Please recast the lines of the rows below as a Markdown table with columns "No." and "Text", leaving out empty lines. Begin at the line that has "ability to initiate" and stop after the line that has "Depending on the".

*** Opening of Input records ***

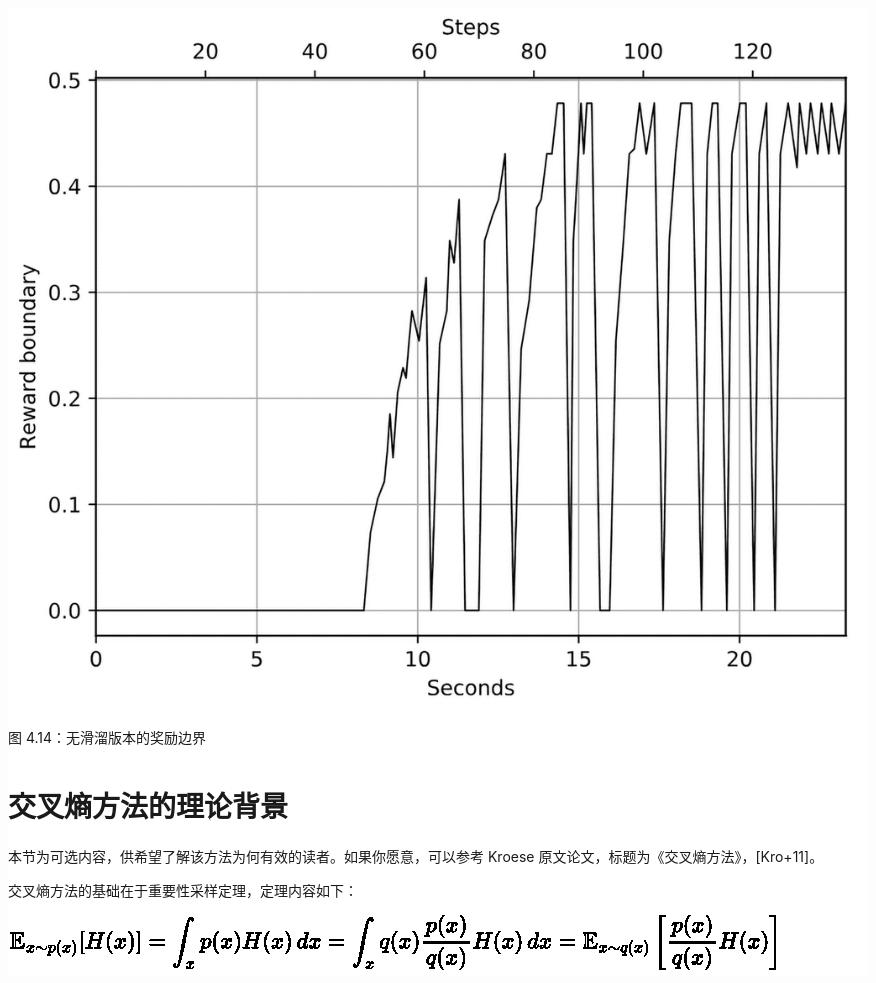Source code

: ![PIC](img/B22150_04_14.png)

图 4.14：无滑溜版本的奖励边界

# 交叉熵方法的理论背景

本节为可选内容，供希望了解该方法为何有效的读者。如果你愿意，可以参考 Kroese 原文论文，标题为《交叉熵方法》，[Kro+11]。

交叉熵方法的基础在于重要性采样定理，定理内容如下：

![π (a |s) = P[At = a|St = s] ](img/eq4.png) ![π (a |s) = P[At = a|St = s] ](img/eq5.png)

*** Close of Input records ***
*** Opening of Input records ***

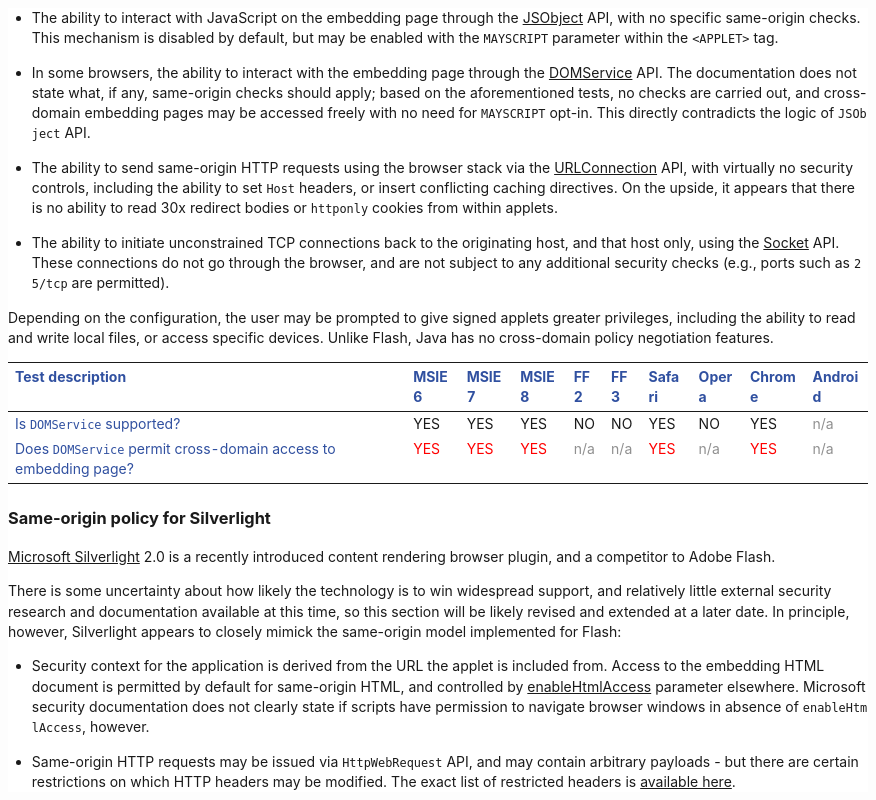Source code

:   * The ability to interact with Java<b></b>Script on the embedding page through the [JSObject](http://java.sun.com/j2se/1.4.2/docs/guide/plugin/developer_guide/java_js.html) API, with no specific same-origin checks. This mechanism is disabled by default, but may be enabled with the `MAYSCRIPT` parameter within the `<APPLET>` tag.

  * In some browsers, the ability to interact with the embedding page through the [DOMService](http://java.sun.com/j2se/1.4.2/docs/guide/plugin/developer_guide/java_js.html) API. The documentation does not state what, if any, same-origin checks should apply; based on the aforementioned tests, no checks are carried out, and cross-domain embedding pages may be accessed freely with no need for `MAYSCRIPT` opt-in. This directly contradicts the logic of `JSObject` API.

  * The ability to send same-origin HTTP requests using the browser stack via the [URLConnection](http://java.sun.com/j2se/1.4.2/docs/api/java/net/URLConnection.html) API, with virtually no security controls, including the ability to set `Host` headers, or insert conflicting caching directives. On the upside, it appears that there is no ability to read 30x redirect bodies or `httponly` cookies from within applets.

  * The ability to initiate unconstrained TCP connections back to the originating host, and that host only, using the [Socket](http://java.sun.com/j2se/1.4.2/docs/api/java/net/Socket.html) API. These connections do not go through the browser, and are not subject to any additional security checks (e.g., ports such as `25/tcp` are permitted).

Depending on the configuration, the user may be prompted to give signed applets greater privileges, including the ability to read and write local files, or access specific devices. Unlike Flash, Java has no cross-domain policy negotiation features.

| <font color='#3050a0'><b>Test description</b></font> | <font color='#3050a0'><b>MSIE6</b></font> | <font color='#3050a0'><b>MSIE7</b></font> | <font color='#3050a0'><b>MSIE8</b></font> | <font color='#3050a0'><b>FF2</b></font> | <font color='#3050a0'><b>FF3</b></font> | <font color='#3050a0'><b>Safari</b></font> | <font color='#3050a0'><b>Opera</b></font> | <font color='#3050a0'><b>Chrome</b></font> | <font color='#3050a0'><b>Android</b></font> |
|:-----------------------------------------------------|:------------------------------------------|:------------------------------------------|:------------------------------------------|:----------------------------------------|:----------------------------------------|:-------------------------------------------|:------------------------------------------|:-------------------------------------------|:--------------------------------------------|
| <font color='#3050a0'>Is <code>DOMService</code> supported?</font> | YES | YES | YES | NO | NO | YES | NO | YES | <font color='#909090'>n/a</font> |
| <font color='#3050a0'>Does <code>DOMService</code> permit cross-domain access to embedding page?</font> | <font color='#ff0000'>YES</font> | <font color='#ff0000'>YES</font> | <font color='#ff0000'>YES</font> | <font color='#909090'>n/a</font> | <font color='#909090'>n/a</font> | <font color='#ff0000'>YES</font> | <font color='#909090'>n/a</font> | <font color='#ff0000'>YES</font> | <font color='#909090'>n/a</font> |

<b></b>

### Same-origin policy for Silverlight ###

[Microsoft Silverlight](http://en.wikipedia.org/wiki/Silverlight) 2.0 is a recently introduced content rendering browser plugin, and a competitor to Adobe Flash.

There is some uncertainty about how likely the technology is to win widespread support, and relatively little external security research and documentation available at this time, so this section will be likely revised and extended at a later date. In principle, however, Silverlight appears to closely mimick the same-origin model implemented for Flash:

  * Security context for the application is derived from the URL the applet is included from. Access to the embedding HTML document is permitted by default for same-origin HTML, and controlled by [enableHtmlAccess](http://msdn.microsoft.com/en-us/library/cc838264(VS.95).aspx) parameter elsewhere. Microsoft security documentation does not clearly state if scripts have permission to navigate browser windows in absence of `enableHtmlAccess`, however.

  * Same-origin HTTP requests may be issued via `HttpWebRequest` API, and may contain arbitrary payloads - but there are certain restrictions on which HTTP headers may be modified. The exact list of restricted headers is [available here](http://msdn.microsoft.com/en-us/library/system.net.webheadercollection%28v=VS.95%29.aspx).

*** Close of Input records ***

__Exercise response__.
| No. | Text |
|---|---|
| 1 |   * The ability to initiate unconstrained TCP connections back to the originating host, and that host only, using the [Socket](http://java.sun.com/j2se/1.4.2/docs/api/java/net/Socket.html) API. These connections do not go through the browser, and are not subject to any additional security checks (e.g., ports such as `25/tcp` are permitted). |
| 2 | Depending on the configuration, the user may be prompted to give signed applets greater privileges, including the ability to read and write local files, or access specific devices. Unlike Flash, Java has no cross-domain policy negotiation features. |